• [EXERCISE]:
I would like you to output every record below exactly, apart from the pictures.
[RECORD EXCERPTS — start]
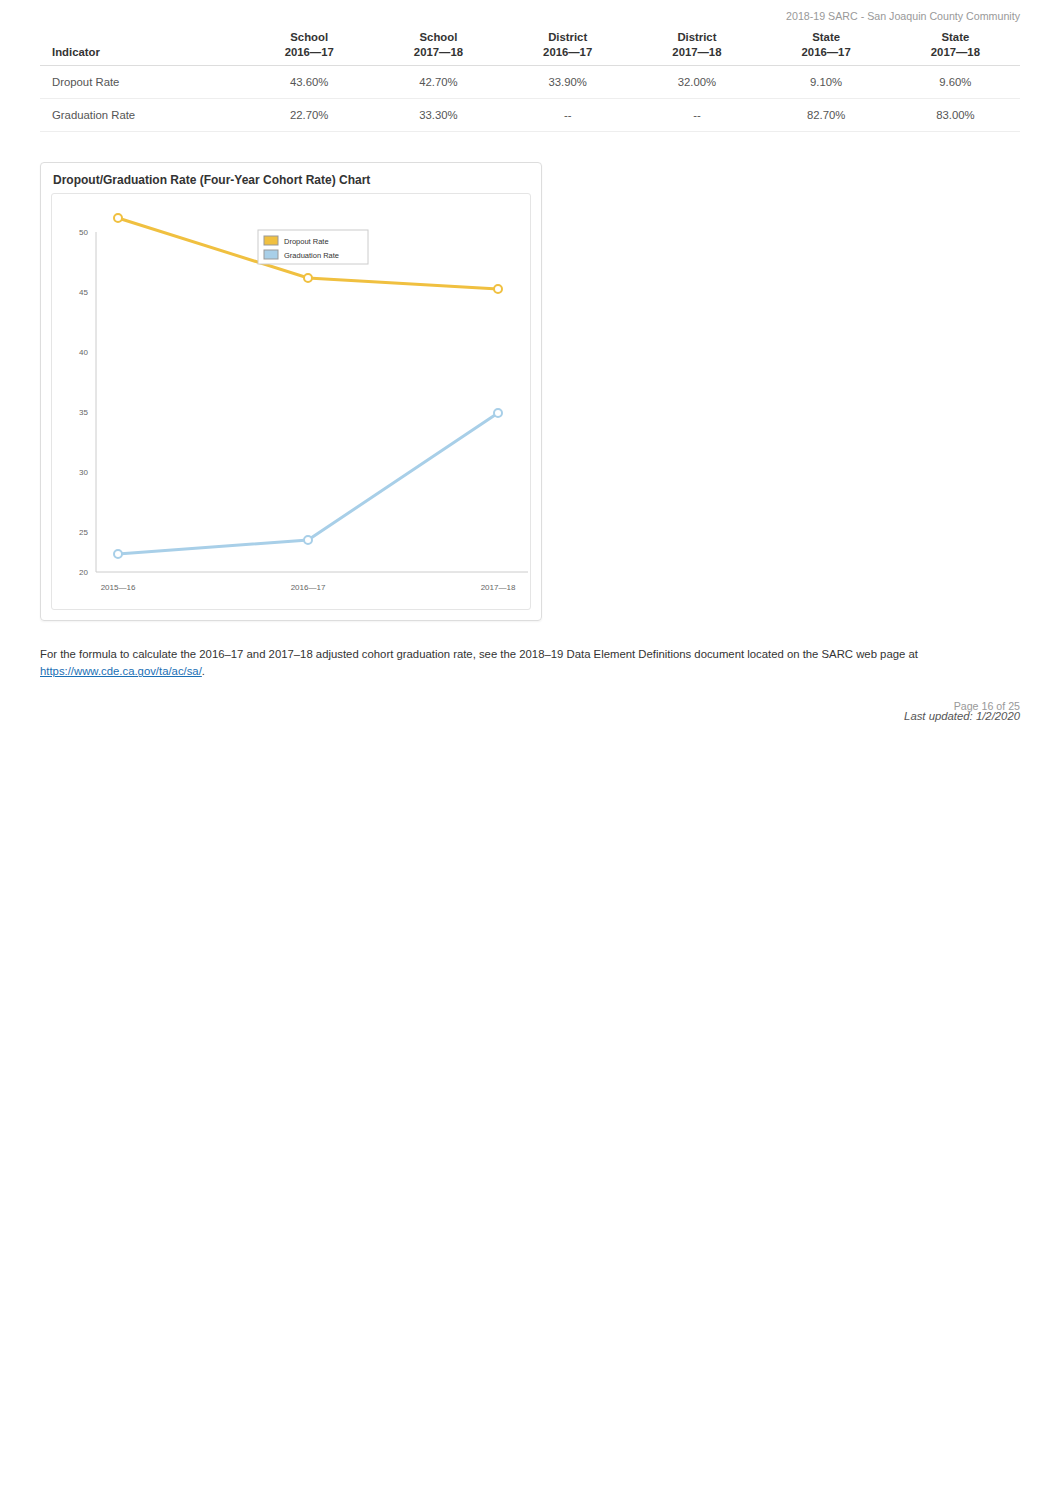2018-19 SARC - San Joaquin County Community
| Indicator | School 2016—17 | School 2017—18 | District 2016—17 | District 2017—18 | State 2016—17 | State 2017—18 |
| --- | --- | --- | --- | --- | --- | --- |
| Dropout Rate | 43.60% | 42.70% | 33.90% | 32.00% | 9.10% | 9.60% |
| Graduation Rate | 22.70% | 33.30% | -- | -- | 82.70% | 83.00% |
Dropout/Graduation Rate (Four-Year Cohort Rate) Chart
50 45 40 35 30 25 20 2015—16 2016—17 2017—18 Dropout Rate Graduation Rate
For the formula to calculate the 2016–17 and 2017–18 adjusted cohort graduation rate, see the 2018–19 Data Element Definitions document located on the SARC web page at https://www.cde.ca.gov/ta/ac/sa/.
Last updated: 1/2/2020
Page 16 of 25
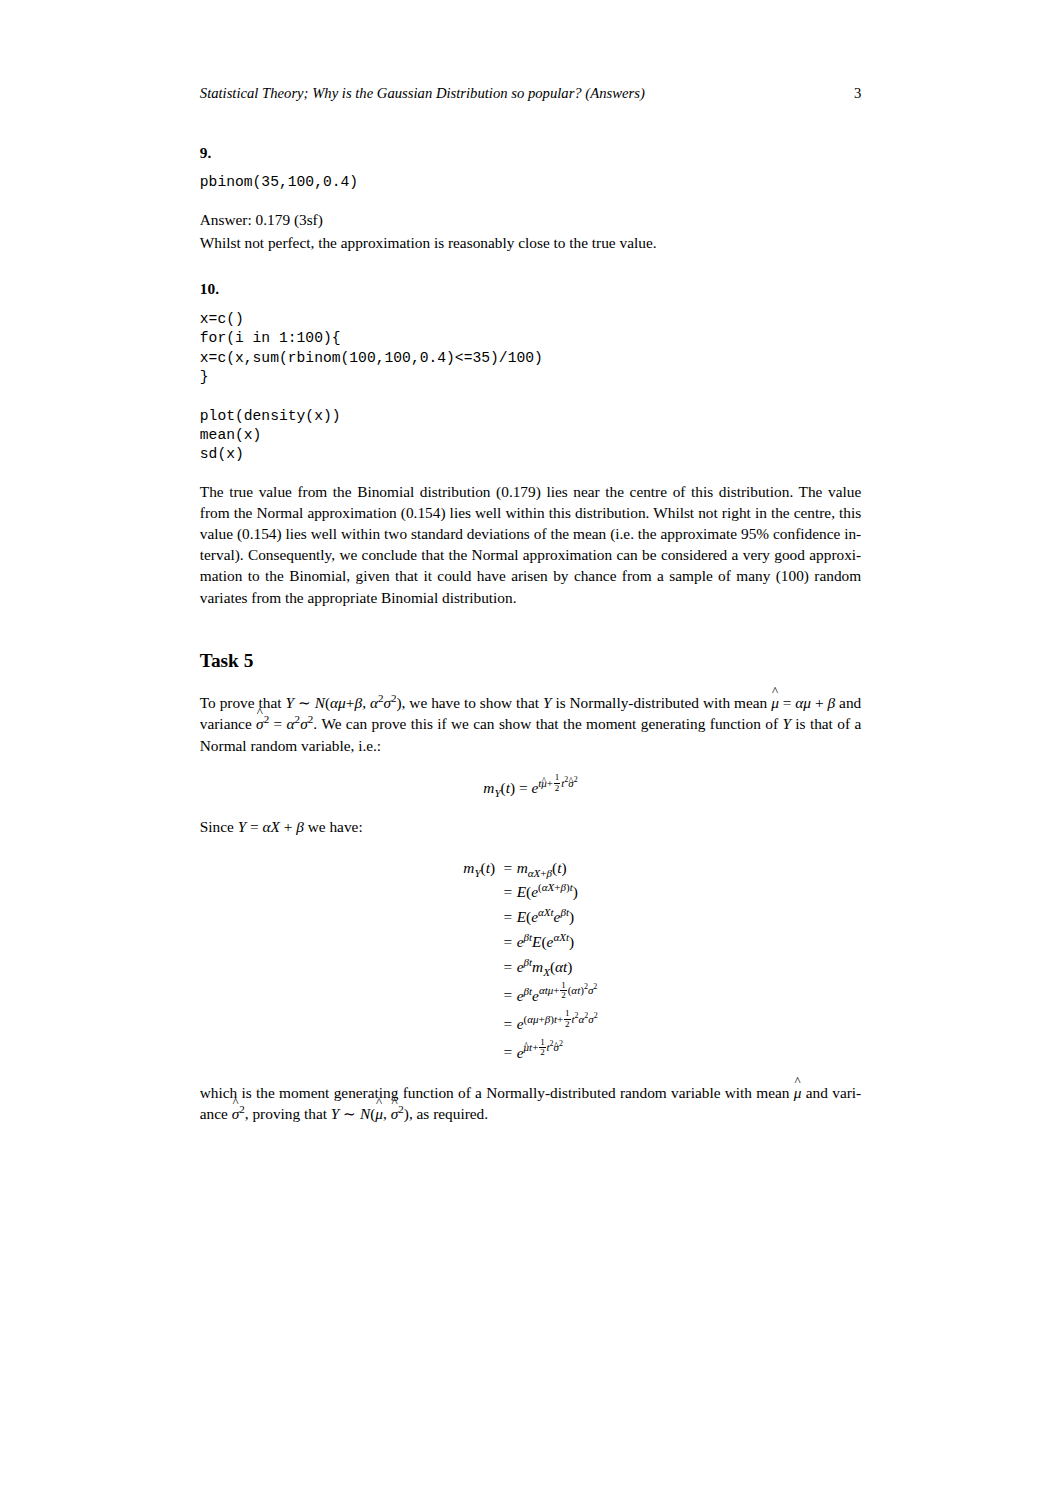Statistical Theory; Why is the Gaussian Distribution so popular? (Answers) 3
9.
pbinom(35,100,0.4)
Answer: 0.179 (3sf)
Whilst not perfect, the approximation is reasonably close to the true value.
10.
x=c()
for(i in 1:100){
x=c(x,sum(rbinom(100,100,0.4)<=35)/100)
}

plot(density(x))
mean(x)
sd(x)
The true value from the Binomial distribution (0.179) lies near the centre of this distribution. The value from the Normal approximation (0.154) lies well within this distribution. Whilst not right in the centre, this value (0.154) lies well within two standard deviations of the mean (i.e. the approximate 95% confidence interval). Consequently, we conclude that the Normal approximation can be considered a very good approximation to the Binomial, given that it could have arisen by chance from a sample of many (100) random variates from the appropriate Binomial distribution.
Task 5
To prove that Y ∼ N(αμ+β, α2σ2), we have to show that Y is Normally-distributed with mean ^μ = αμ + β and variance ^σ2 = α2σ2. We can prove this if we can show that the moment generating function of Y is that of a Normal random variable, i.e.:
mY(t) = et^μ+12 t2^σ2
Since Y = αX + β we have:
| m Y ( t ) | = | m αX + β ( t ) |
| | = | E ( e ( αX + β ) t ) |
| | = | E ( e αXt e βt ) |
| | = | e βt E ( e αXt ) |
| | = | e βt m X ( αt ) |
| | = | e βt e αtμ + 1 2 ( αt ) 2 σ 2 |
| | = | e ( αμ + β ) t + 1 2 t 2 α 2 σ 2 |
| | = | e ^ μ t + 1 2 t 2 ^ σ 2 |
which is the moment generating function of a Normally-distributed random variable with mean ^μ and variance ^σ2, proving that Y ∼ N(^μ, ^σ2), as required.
[RECORD EXCERPTS — finish]
• [RESULT OF THE TASK]:
2018-19 SARC - San Joaquin County Community
| Indicator | School 2016—17 | School 2017—18 | District 2016—17 | District 2017—18 | State 2016—17 | State 2017—18 |
| --- | --- | --- | --- | --- | --- | --- |
| Dropout Rate | 43.60% | 42.70% | 33.90% | 32.00% | 9.10% | 9.60% |
| Graduation Rate | 22.70% | 33.30% | -- | -- | 82.70% | 83.00% |
Dropout/Graduation Rate (Four-Year Cohort Rate) Chart
50 45 40 35 30 25 20 2015—16 2016—17 2017—18 Dropout Rate Graduation Rate
For the formula to calculate the 2016–17 and 2017–18 adjusted cohort graduation rate, see the 2018–19 Data Element Definitions document located on the SARC web page at https://www.cde.ca.gov/ta/ac/sa/.
Last updated: 1/2/2020
Page 16 of 25
Statistical Theory; Why is the Gaussian Distribution so popular? (Answers) 3
9.
pbinom(35,100,0.4)
Answer: 0.179 (3sf)
Whilst not perfect, the approximation is reasonably close to the true value.
10.
x=c()
for(i in 1:100){
x=c(x,sum(rbinom(100,100,0.4)<=35)/100)
}

plot(density(x))
mean(x)
sd(x)
The true value from the Binomial distribution (0.179) lies near the centre of this distribution. The value from the Normal approximation (0.154) lies well within this distribution. Whilst not right in the centre, this value (0.154) lies well within two standard deviations of the mean (i.e. the approximate 95% confidence interval). Consequently, we conclude that the Normal approximation can be considered a very good approximation to the Binomial, given that it could have arisen by chance from a sample of many (100) random variates from the appropriate Binomial distribution.
Task 5
To prove that Y ∼ N(αμ+β, α2σ2), we have to show that Y is Normally-distributed with mean ^μ = αμ + β and variance ^σ2 = α2σ2. We can prove this if we can show that the moment generating function of Y is that of a Normal random variable, i.e.:
mY(t) = et^μ+12 t2^σ2
Since Y = αX + β we have:
| m Y ( t ) | = | m αX + β ( t ) |
| | = | E ( e ( αX + β ) t ) |
| | = | E ( e αXt e βt ) |
| | = | e βt E ( e αXt ) |
| | = | e βt m X ( αt ) |
| | = | e βt e αtμ + 1 2 ( αt ) 2 σ 2 |
| | = | e ( αμ + β ) t + 1 2 t 2 α 2 σ 2 |
| | = | e ^ μ t + 1 2 t 2 ^ σ 2 |
which is the moment generating function of a Normally-distributed random variable with mean ^μ and variance ^σ2, proving that Y ∼ N(^μ, ^σ2), as required.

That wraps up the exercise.